La alta representante para la Política Exterior de la UE, Kaja Kallas, ha reclamado a Israel que frene su plan para construir un nuevo asentamiento de colonos judíos en Cisjordania. “La política de asentamientos de Israel —que incluye demoliciones, traslados forzados, desalojos y confiscaciones de viviendas— debe parar. Junto a la violencia continua de los colonos y las operaciones militares, estas decisiones unilaterales agravan una situación ya de por sí tensa sobre el terreno y erosionando aún más cualquier posibilidad de paz", ha señalado Kallas en un comunicado emitido la noche del jueves. No ha sido la única voz europea que se ha alzado contra los planes del Gobierno de Benjamín Netanyahu. También España, Alemania y Francia han reclamado lo mismo.

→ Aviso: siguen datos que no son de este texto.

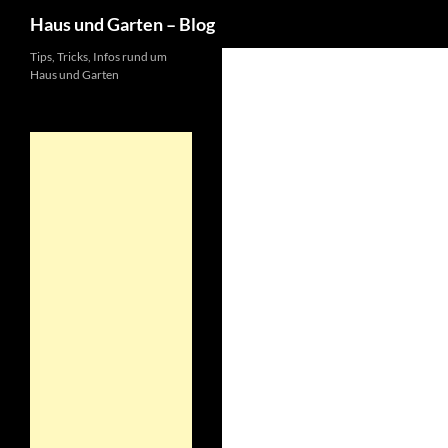
Suchen
Haus und Garten – Blog
Tips, Tricks, Infos rund um
Haus und Garten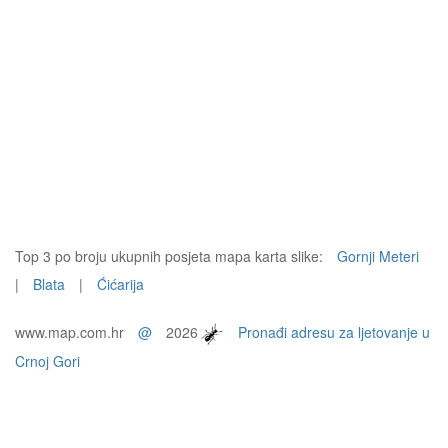
Top 3 po broju ukupnih posjeta mapa karta slike:
Gornji Meteri
|
Blata
|
Ćićarija
www.map.com.hr
@
2026
Pronađi adresu za ljetovanje u
Crnoj Gori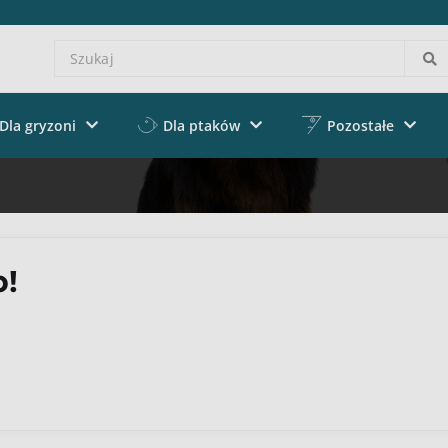
Dla gryzoni
Dla ptaków
Pozostałe
!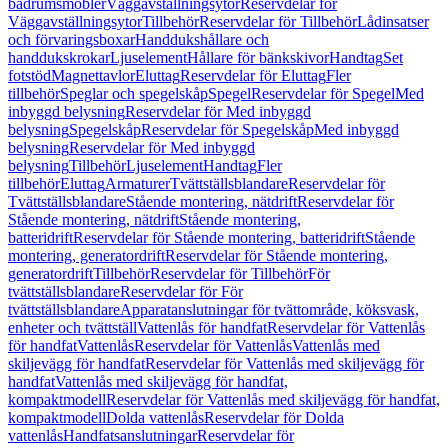
badrumsmöbler
Väggavställningsytor
Reservdelar för
Väggavställningsytor
Tillbehör
Reservdelar för Tillbehör
Lådinsatser
och förvaringsboxar
Handdukshållare och
handdukskrokar
Ljuselement
Hållare för bänkskivor
Handtag
Set
fotstöd
Magnettavlor
Eluttag
Reservdelar för Eluttag
Fler
tillbehör
Speglar och spegelskåp
Spegel
Reservdelar för Spegel
Med
inbyggd belysning
Reservdelar för Med inbyggd
belysning
Spegelskåp
Reservdelar för Spegelskåp
Med inbyggd
belysning
Reservdelar för Med inbyggd
belysning
Tillbehör
Ljuselement
Handtag
Fler
tillbehör
Eluttag
Armaturer
Tvättställsblandare
Reservdelar för
Tvättställsblandare
Stående montering, nätdrift
Reservdelar för
Stående montering, nätdrift
Stående montering,
batteridrift
Reservdelar för Stående montering, batteridrift
Stående
montering, generatordrift
Reservdelar för Stående montering,
generatordrift
Tillbehör
Reservdelar för Tillbehör
För
tvättställsblandare
Reservdelar för För
tvättställsblandare
Apparatanslutningar för tvättområde, köksvask,
enheter och tvättställ
Vattenlås för handfat
Reservdelar för Vattenlås
för handfat
Vattenlås
Reservdelar för Vattenlås
Vattenlås med
skiljevägg för handfat
Reservdelar för Vattenlås med skiljevägg för
handfat
Vattenlås med skiljevägg för handfat,
kompaktmodell
Reservdelar för Vattenlås med skiljevägg för handfat,
kompaktmodell
Dolda vattenlås
Reservdelar för Dolda
vattenlås
Handfatsanslutningar
Reservdelar för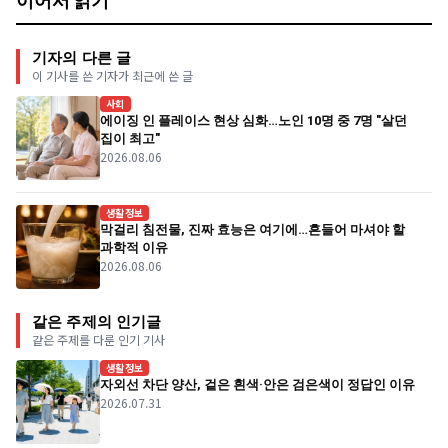
이어서 읽기
기자의 다른 글
이 기사를 쓴 기자가 최근에 쓴 글
사회
에이징 인 플레이스 현상 심화…노인 10명 중 7명 "살던
집이 최고"
2026.08.06
생활정보
막걸리 침전물, 진짜 효능은 여기에…흔들어 마셔야 할
과학적 이유
2026.08.06
같은 주제의 인기글
같은 주제를 다룬 인기 기사
생활정보
자외선 차단 양산, 겉은 흰색·안은 검은색이 정답인 이유
2026.07.31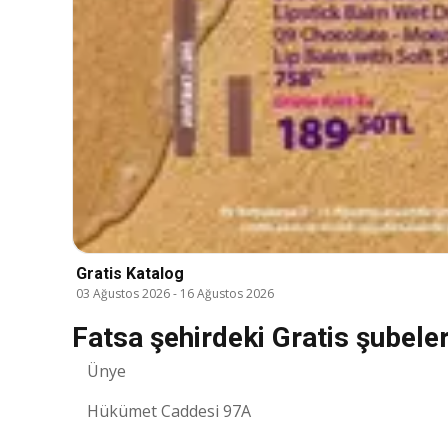
Gratis Katalog
03 Ağustos 2026
-
16 Ağustos 2026
Fatsa şehirdeki Gratis şubeler
Ünye
Hükümet Caddesi 97A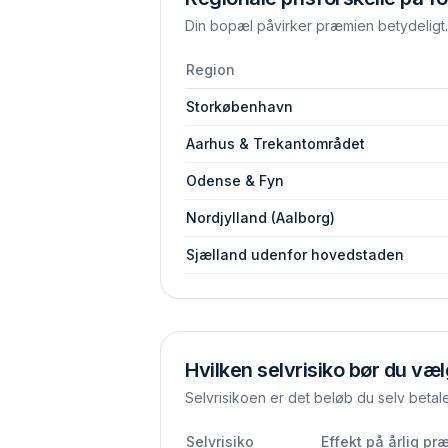
Din bopæl påvirker præmien betydeligt. 
Region
Storkøbenhavn
Aarhus & Trekantområdet
Odense & Fyn
Nordjylland (Aalborg)
Sjælland udenfor hovedstaden
Hvilken selvrisiko bør du væ
Selvrisikoen er det beløb du selv betal
Selvrisiko
Effekt på årlig pr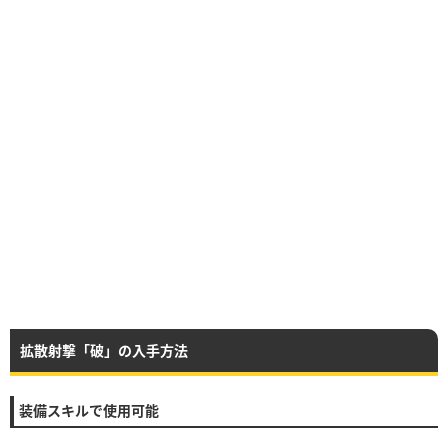
拡散射撃「破」の入手方法
装備スキルで使用可能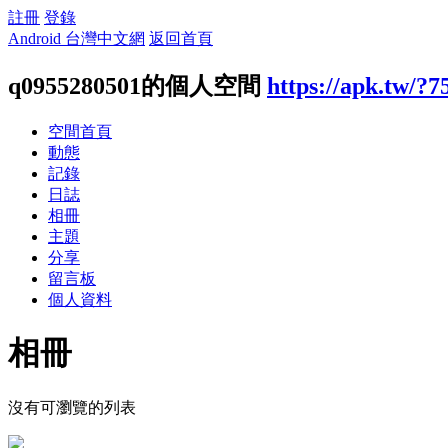
註冊
登錄
Android 台灣中文網
返回首頁
q0955280501的個人空間
https://apk.tw/?7
空間首頁
動態
記錄
日誌
相冊
主題
分享
留言板
個人資料
相冊
沒有可瀏覽的列表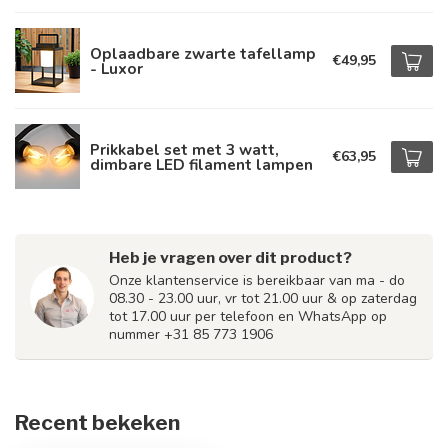
Oplaadbare zwarte tafellamp
€49,95
- Luxor
Prikkabel set met 3 watt,
€63,95
dimbare LED filament lampen
Heb je vragen over dit product?
Onze klantenservice is bereikbaar van ma - do
08.30 - 23.00 uur, vr tot 21.00 uur & op zaterdag
tot 17.00 uur per telefoon en WhatsApp op
nummer +31 85 773 1906
Recent bekeken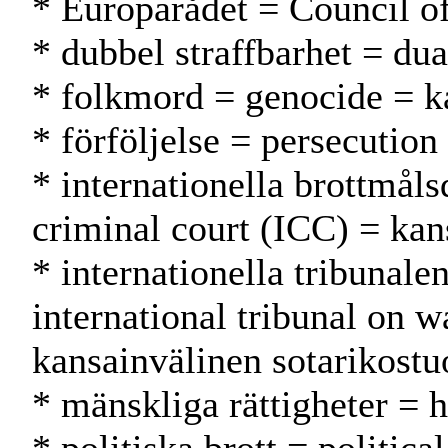
* Europarådet = Council 
* dubbel straffbarhet = dua
* folkmord = genocide = 
* förföljelse = persecution
* internationella brottmål
criminal court (ICC) = kan
* internationella tribunalen
international tribunal on
kansainvälinen sotarikostu
* mänskliga rättigheter = 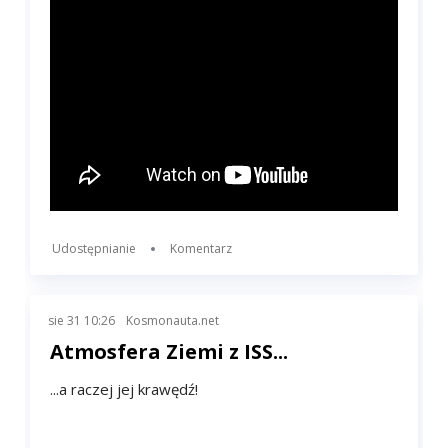
Udostępnianie
Komentarz
sie 31 10:26
Kosmonauta.net
Atmosfera Ziemi z ISS...
...a raczej jej krawędź!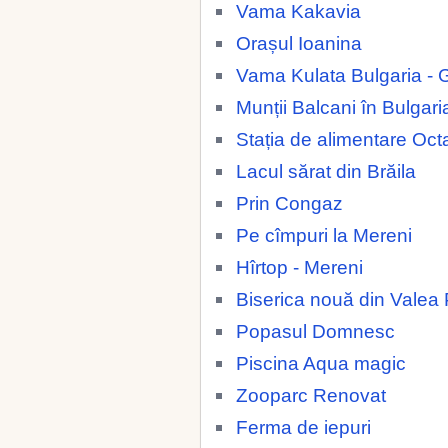
Vama Kakavia
Orașul Ioanina
Vama Kulata Bulgaria - 
Munții Balcani în Bulgari
Stația de alimentare Oc
Lacul sărat din Brăila
Prin Congaz
Pe cîmpuri la Mereni
Hîrtop - Mereni
Biserica nouă din Valea 
Popasul Domnesc
Piscina Aqua magic
Zooparc Renovat
Ferma de iepuri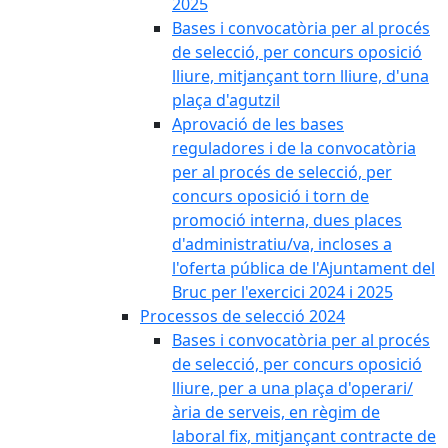
2025
Bases i convocatòria per al procés
de selecció, per concurs oposició
lliure, mitjançant torn lliure, d'una
plaça d'agutzil
Aprovació de les bases
reguladores i de la convocatòria
per al procés de selecció, per
concurs oposició i torn de
promoció interna, dues places
d'administratiu/va, incloses a
l'oferta pública de l'Ajuntament del
Bruc per l'exercici 2024 i 2025
Processos de selecció 2024
Bases i convocatòria per al procés
de selecció, per concurs oposició
lliure, per a una plaça d'operari/
ària de serveis, en règim de
laboral fix, mitjançant contracte de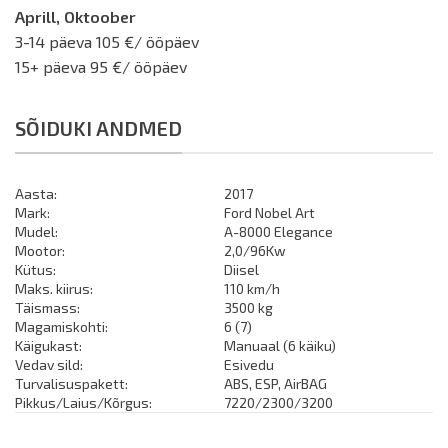
Aprill, Oktoober
3-14 päeva 105 €/ ööpäev
15+ päeva 95 €/ ööpäev
SÕIDUKI ANDMED
Aasta:
2017
Mark:
Ford Nobel Art
Mudel:
A-8000 Elegance
Mootor:
2,0/96Kw
Kütus:
Diisel
Maks. kiirus:
110 km/h
Täismass:
3500 kg
Magamiskohti:
6 (7)
Käigukast:
Manuaal (6 käiku)
Vedav sild:
Esivedu
Turvalisuspakett:
ABS, ESP, AirBAG
Pikkus/Laius/Kõrgus:
7220/2300/3200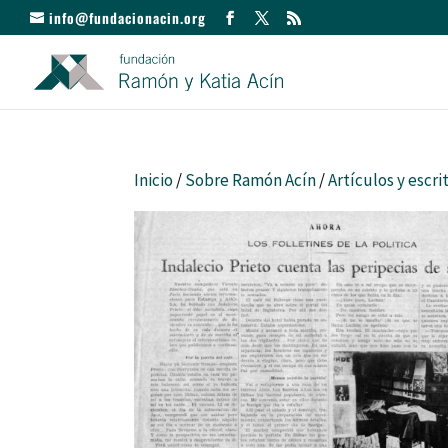
info@fundacionacin.org
Inicio
/
Sobre Ramón Acín
/
Artículos y escri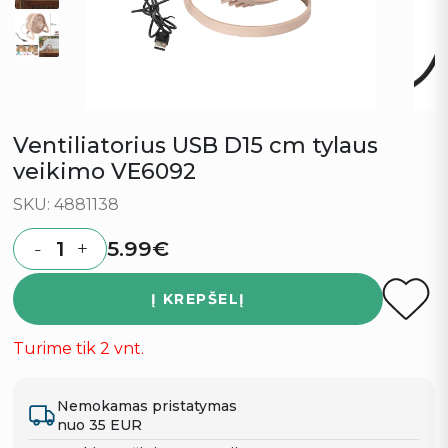
Ventiliatorius USB D15 cm tylaus
veikimo VE6092
SKU: 4881138
5.99
€
-
+
Quantity
Į KREPŠELĮ
Turime tik 2 vnt.
Nemokamas pristatymas
nuo 35 EUR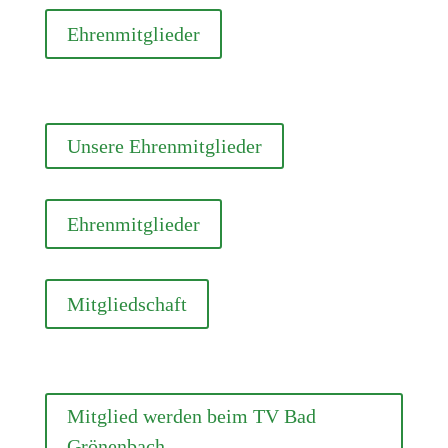
Ehrenmitglieder
Unsere Ehrenmitglieder
Ehrenmitglieder
Mitgliedschaft
Mitglied werden beim TV Bad
Grönenbach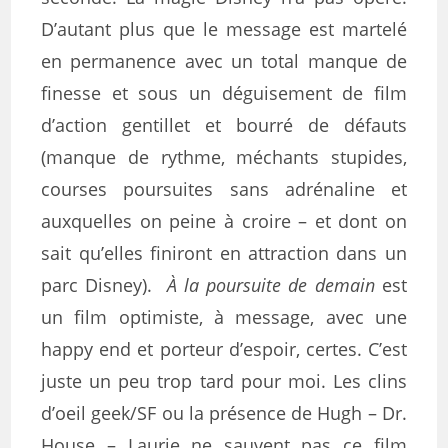
D’autant plus que le message est martelé
en permanence avec un total manque de
finesse et sous un déguisement de film
d’action gentillet et bourré de défauts
(manque de rythme, méchants stupides,
courses poursuites sans adrénaline et
auxquelles on peine à croire – et dont on
sait qu’elles finiront en attraction dans un
parc Disney).
À la poursuite de demain
est
un film optimiste, à message, avec une
happy end et porteur d’espoir, certes. C’est
juste un peu trop tard pour moi. Les clins
d’oeil geek/SF ou la présence de Hugh – Dr.
House – Laurie ne sauvent pas ce film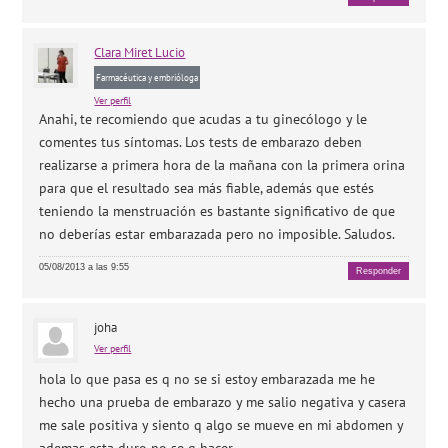
Clara
Miret Lucio
Farmacéutica y embrióloga
Ver perfil
Anahi, te recomiendo que acudas a tu ginecólogo y le
comentes tus síntomas. Los tests de embarazo deben
realizarse a primera hora de la mañana con la primera orina
para que el resultado sea más fiable, además que estés
teniendo la menstruación es bastante significativo de que
no deberías estar embarazada pero no imposible. Saludos.
05/08/2013 a las 9:55
Responder
joha
Ver perfil
hola lo que pasa es q no se si estoy embarazada me he
hecho una prueba de embarazo y me salio negativa y casera
me sale positiva y siento q algo se mueve en mi abdomen y
ademas esta duro no se q hacer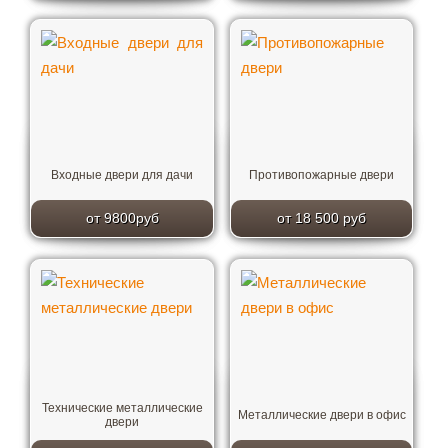
Входные двери для дачи
Противопожарные двери
от 9800руб
от 18 500 руб
Технические металлические
Металлические двери в офис
двери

El ministro israelí de Finanzas, el ultraderechista Bezalel Smotrich, presentó este jueves un proyecto que el Gobierno tiene previsto aprobar la semana que viene para construir 3.000 casas en un nuevo asentamiento en Cisjordania. No es un plan nuevo. Israel lo tiene en el cajón desde hace años, pero la presión internacional, también de Estados Unidos, lo ha frenado por ahora.
Smotrich no esconde el objetivo real: imposibilitar la creación del Estado palestino. “Es una realidad que entierra la idea de un Estado palestino, porque no hay nada que reconocer ni nadie que lo reconozca”, declaró al anunciar sus planes.